On her daily healthy habits, a yoga master spills

On her daily healthy habits, a yoga master spills
Advertisement

We chatted with the founder of the renowned Conquering Lion Yoga and a passionate, unapologetic and frank Yoga master, Kelly Morris. In all its beautiful honesty, she opens up about her daily habits here.
Version One
I don’t sleep. I lay awake counting yogis jumping over the fence, staring up a hypothetical moon, wondering why I can’t sleep, as a yoga and meditation teacher. About that, something seems wrong. I wonder how many yoga teachers are insomniacs undercover. Also many are secretly eating a BBQ, probably.
In some pre-dawn hell, I get up and immediately reach for one of my iPads along with iPhone now. I check Twitter, FB and Instagram. They’d shake their heads in disappointment if anyone saw me. I feel some relief after I make a small Instagram video ranting/raving about high heels, feminism, traffic, death, yoga and post it. To the kitchen, I make my way and try to cook something yogic.
The rest of the day is spent making up melodies for my upcoming album with King Britt called The Sanskrit Sessions, mentoring my Conquering Lion trainees, writing for my gal Maranda Pleasant’s coup d’etat of a magazine, reviewing the beautiful applications coming in for Conquering Lion Fall Term, feeling PMS arriving like a runway train bent on derailing any and all goodness in me, making the requisite green juices and fighting with whatever man is unfortunate enough to be dating me that day. All in all, the day is unacceptable for a teacher of supposed spirituality but is normal by conventional standards. I end the day feeling like a fake, a fraud, an imposter. There are little things I like doing most these days: singing, dancing, writing, laughing.
Version Two
At 11, I go to bed. From the awesome people at Modern Herbalist, I take my new sleep aid. With the world by the ovaries, I sleep like a queen. Without a clock, I wake up and sit to meditate immediately, doing the both breath meditation of my teacher Sharon Salzburg and special shamanic meditations given by the shaman I have been for 2.5 years apprenticing with.
After connecting the sacredness that is my holy body, the sun, the Earth, and all of my protectors from the various lineages I he been blessed enough to enter, I feel fantastic. I cry a lot and connect past the BS I cobble together to cope with this world, this life, this time.
Than for most men, this moment is usually far more sickening and painful as a woman since we’re the ones getting shafted for the most part.

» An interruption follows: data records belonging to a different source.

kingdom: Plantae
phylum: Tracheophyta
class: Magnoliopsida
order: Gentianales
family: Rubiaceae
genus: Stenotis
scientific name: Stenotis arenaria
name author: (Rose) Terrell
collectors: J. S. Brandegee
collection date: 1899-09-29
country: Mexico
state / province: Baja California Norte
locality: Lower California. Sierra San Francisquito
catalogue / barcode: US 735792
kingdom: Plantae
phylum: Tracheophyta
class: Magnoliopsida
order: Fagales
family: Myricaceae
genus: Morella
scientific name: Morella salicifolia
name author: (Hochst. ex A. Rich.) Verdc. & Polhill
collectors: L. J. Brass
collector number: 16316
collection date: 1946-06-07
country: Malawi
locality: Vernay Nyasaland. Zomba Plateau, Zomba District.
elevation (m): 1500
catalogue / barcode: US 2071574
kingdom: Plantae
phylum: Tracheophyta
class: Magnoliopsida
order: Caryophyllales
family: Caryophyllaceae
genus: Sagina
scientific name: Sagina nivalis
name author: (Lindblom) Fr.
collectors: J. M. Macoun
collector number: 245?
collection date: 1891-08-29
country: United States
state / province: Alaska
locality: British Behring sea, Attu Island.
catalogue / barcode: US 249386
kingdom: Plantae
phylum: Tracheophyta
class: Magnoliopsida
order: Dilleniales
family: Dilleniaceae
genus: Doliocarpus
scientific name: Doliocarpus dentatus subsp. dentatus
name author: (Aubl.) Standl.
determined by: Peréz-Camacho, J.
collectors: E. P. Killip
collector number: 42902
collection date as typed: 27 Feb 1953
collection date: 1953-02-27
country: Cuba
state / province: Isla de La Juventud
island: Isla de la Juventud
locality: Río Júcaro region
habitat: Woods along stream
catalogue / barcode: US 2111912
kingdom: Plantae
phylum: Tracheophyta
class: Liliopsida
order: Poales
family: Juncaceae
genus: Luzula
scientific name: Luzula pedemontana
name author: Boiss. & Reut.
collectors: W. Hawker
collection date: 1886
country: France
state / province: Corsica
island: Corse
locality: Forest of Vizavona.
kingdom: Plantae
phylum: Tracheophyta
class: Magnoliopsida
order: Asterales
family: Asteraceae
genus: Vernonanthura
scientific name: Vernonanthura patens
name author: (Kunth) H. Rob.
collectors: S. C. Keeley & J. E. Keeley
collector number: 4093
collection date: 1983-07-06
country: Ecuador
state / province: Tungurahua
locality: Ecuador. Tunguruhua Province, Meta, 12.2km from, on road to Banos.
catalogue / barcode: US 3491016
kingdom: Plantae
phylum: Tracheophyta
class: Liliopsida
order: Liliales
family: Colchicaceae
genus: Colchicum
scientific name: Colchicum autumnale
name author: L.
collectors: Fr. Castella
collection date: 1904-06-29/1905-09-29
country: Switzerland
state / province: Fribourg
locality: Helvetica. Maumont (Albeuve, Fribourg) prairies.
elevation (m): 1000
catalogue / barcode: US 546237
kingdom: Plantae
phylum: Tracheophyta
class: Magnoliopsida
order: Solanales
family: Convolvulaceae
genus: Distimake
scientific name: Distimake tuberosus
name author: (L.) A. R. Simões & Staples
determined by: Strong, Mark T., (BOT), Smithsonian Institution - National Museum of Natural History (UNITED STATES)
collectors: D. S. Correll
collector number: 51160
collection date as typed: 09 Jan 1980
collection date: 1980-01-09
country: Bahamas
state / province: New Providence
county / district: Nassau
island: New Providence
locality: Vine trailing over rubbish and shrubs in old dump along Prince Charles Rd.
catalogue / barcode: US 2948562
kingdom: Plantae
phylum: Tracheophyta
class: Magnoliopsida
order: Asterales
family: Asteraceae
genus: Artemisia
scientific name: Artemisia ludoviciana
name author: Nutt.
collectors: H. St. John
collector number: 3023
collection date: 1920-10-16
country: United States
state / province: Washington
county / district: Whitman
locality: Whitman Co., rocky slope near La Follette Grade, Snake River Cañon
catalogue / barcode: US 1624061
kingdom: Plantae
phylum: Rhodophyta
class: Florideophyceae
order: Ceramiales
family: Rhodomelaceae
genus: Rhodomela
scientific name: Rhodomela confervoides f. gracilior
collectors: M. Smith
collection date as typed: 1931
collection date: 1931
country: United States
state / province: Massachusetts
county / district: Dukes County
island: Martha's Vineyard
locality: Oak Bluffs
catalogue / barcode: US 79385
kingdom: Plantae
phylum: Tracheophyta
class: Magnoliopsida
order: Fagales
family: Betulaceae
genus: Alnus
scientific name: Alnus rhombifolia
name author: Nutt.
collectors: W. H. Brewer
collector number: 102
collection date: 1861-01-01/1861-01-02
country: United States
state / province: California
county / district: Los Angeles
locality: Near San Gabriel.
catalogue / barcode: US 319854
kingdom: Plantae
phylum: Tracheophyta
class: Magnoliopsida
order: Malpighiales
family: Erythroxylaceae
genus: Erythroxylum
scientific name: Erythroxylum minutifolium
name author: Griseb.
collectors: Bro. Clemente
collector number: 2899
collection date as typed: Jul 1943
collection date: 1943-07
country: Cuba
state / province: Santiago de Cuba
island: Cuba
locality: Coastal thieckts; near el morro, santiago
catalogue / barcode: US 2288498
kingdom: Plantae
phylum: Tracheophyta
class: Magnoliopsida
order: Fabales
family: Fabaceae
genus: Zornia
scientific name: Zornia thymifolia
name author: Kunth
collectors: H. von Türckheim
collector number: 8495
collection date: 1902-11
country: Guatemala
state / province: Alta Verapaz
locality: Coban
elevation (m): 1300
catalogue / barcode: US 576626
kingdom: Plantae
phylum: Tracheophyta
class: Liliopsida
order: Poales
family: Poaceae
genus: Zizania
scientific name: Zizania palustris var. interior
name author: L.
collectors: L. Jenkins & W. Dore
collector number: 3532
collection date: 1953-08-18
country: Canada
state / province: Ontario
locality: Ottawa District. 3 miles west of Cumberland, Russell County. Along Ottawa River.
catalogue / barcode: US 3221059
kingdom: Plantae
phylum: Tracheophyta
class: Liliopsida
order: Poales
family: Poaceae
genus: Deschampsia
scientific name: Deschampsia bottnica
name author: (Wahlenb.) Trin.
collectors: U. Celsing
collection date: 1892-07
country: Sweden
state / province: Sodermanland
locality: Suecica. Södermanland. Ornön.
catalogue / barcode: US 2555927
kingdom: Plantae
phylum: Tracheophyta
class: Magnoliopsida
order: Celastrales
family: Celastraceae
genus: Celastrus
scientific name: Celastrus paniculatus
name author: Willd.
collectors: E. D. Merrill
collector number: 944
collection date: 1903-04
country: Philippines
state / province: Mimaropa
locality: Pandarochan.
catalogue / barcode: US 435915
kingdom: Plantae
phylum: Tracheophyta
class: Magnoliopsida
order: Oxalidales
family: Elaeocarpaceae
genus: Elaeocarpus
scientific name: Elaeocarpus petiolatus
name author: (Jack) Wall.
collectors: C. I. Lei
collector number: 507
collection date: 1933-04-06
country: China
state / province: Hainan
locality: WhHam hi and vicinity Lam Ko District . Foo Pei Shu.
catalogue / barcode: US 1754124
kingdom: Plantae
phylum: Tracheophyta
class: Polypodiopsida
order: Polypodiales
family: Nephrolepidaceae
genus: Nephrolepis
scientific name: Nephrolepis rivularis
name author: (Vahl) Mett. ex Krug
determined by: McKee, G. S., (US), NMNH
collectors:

On the days I meditate, there’s no yelling at bewildered staff, no fighting, no endless searching for someone, no bird-flipping in the Hamptons traffic that for my white girl suffering is something to convict.
The rest of the day is the same as before but with love ruling my interactions, my mind, my life. On these days, there is dancing, singing, talking, laughing, sharing and peace everywhere I look and bad days seem fit only for the dogs, a faded memory.
As a day to forgive myself for the inevitable failings each day reveals itself, on any given day the wretched smallness that can dominate me. The other day in yoga class I realized, as I sat there mulling over some ancient feud, worrying about my cellulite, spazzing out over some perceived slight, that I was being the shocking and exact opposite of ‘love’.
It made me cry and brought me up short, as we begin to access and source our identity in something greater than our little, struggling, paltry selves, as yoga class so often does. I give it all, all of the small crosses I bear, all the grief, all of the suffering, to Earth herself, the great Mother, the breathing, living, as She spins her love-dance around the Sun, holding us close to Her. And as She has always done and will always for her children, human, plant or animal, she pulls it from me, She takes it and mulches it into love, beauty and light.

On her daily healthy habits, a yoga master spills

On her daily healthy habits, a yoga master spills

Leave a Comment

You must be logged in to post a comment.